Galanis directed Morton to hire Hirst in August 2014 and Morton authorized Hirst to purchase $27 million of tribal bonds on behalf of nine of Hughes' clients. Morton, again at Galanis' direction, used $16.2 million of an AAM client's funds to buy more tribal bonds in April 2015.

The bond proceeds were supposed to primarily be invested in an annuity to benefit WLCC and generate enough income to pay interest and ultimately repay the principal to the bondholders. The proceeds also were supposed to be managed by an independent investment manager that the SEC calls "Investment Management Company A." But the company was a fake entity created at Jason Galanis' request. Galanis paid an associate $150,000 to sign the annuity contracts as the alleged control person of the company, the SEC said.

Instead of using the proceeds for the annuity as promised, Jason Galanis "gained undisclosed control over the bond proceeds" and, at times with the other named individuals, used them to pay for: luxury goods from stores like Valentine, Prada, and Gucci; criminal defense costs for himself and his father related to a previous case; an increase in the net capital of two broker-dealers with which Archer and Cooney had interests; and the financing of the initial public offering of a technology company in which Jason Galanis, Hirst, Cooney, Dunkerley, and Archer held shares.

Archer, Cooney, and Dunkerley allegedly took part in the scheme as high ranking officials or owners in various firms and companies that were employed during the course of the plan allegedly masterminded by Jason Galanis.

The two advisory firms led by Morton received a combined $655,000 as a result of the alleged scheme, the SEC said, with Hughes receiving $350,000 on Sept. 8, 2014 and AAM receiving a $305,000 payment on April 23, 2015. John Galanis received $2.35 million even though the WLCC was never informed he would receive any fees in connection with the bonds.
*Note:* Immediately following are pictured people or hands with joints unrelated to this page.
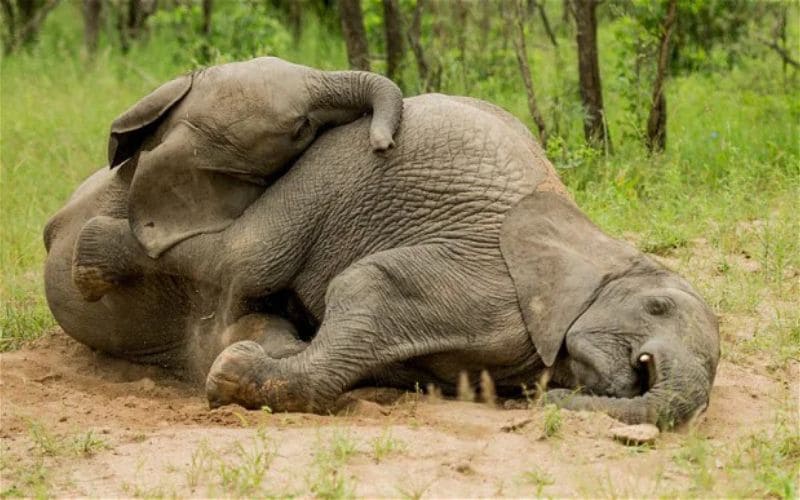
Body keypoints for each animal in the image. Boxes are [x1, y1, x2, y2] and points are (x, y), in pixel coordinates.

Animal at [66, 93, 720, 428]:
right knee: (249, 258)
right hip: (327, 173)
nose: (538, 410)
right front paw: (232, 372)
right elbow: (368, 285)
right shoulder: (491, 277)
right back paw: (91, 259)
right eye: (657, 307)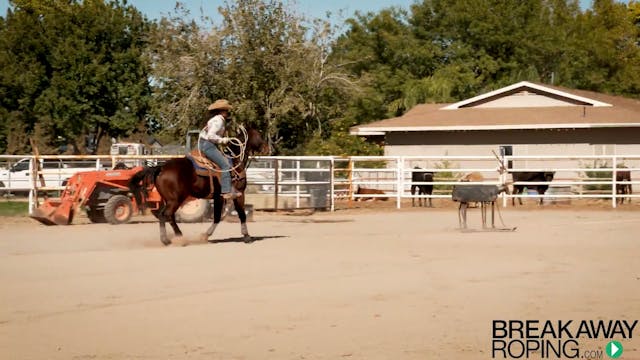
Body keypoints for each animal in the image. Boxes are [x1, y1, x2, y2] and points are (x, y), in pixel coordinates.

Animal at [129, 125, 268, 246]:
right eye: (259, 135)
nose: (267, 148)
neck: (234, 162)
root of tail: (161, 168)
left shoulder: (218, 197)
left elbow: (217, 217)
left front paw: (205, 236)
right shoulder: (239, 193)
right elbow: (241, 214)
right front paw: (247, 236)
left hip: (167, 199)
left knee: (164, 215)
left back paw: (168, 239)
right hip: (175, 200)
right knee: (166, 215)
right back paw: (177, 238)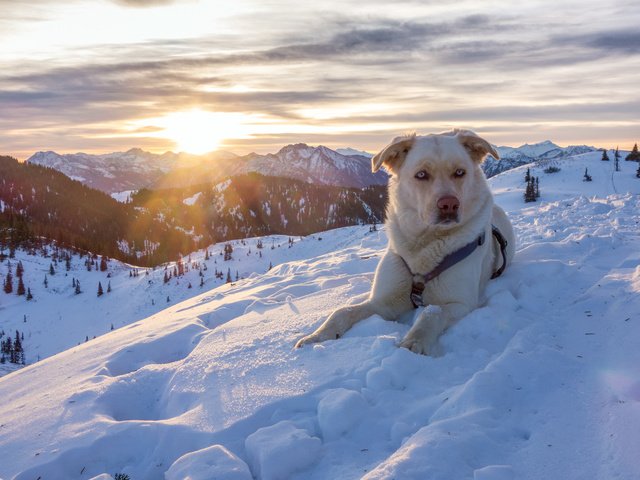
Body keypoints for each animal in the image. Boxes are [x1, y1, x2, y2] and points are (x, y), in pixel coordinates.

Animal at [296, 129, 516, 354]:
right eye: (421, 175)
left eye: (460, 172)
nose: (449, 204)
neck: (424, 245)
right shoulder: (385, 301)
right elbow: (342, 311)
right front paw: (317, 336)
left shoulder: (460, 303)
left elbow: (431, 313)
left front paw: (413, 344)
Jason Galanis arranged for a transfer of $3 million to lenders and others for the mortgage on, and maintenance of, his estate. He also arranged to have $497,210 spent on criminal defense attorneys and wired $214,000 to his mother, wife, and father-in-law.

Additionally, Archer received $700,513 between November 2014 and April 2015, Cooney received $4.37 million between August 2014 and April 2015, Dunkerley was transferred $20,485 in September 2014, and Hirst received $1.3 million in August 2014, the SEC found.
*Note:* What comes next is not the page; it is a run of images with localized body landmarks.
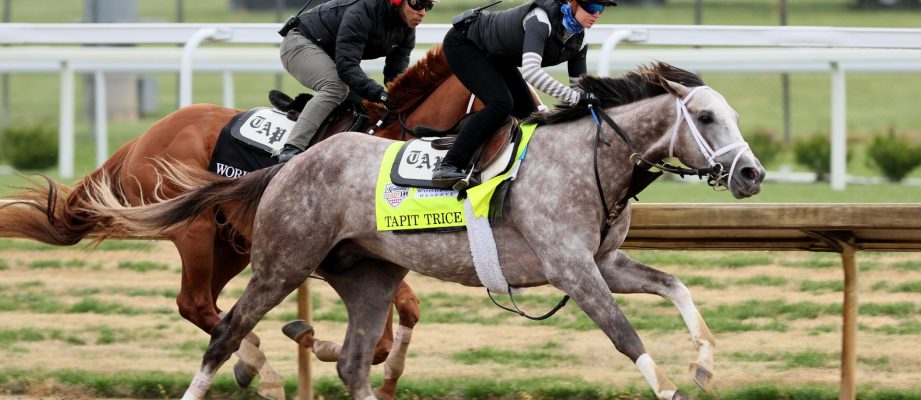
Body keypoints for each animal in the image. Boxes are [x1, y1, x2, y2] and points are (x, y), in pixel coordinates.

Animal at [0, 46, 491, 400]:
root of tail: (143, 138)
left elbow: (402, 317)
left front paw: (381, 377)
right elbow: (381, 334)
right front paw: (314, 340)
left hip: (230, 241)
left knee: (205, 306)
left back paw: (249, 361)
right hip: (195, 230)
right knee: (196, 302)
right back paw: (262, 372)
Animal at [83, 62, 766, 400]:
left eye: (733, 114)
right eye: (706, 117)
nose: (752, 173)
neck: (589, 160)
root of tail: (289, 164)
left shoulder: (604, 263)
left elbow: (675, 285)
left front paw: (704, 363)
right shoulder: (571, 268)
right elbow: (626, 337)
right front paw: (676, 386)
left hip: (367, 275)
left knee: (353, 361)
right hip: (277, 261)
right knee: (222, 329)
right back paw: (252, 373)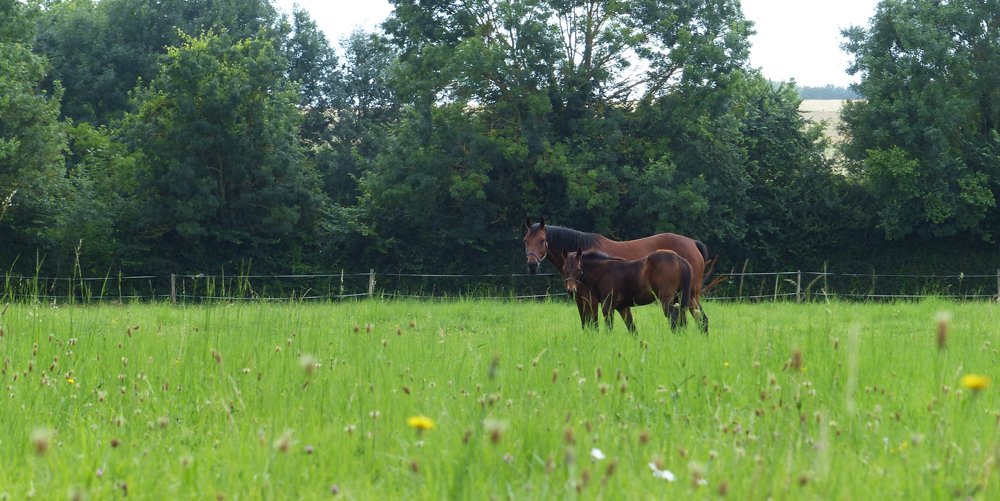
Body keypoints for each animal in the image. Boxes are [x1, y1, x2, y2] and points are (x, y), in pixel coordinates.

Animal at [561, 249, 694, 332]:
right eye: (564, 269)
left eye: (578, 269)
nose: (571, 290)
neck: (602, 272)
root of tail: (679, 259)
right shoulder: (623, 307)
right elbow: (632, 329)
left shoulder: (607, 306)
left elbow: (609, 328)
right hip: (678, 298)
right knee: (682, 319)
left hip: (666, 299)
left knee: (674, 319)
Both Jason and John Galanis have a history of SEC enforcement actions, with Jason settling with the commission in 2007 over charges of accounting fraud and financial reporting violations. Also pending is a September 2015 lawsuit from the SEC and indictment by a federal grand jury based on allegations that he orchestrated fraudulent and unregistered public distribution of millions of dollars of shares of a public company. Hirst and John Galanis, who have been the subject of numerous criminal proceedings and enforcement actions dating back to the 1960s, were also involved in the 2015 enforcement action, the SEC said.

The SEC is asking the court to permanently restrain and enjoin Jason Galanis, Archer, Cooney, Dunkerley, John Galanis, and Hirst from violating federal securities laws. It is also asking that Morton and her associates be enjoined from violating fraud prohibitions outlined under Section 10(b) of the Securities and Exchange Act of 1934.

Additionally, the commission is asking that Jason Galanis, Dunkerley, and Archer be permanently barred from acting as an officer or director of a public company under the Securities Act of 1933 and that Morton receive the same bar under the Exchange Act.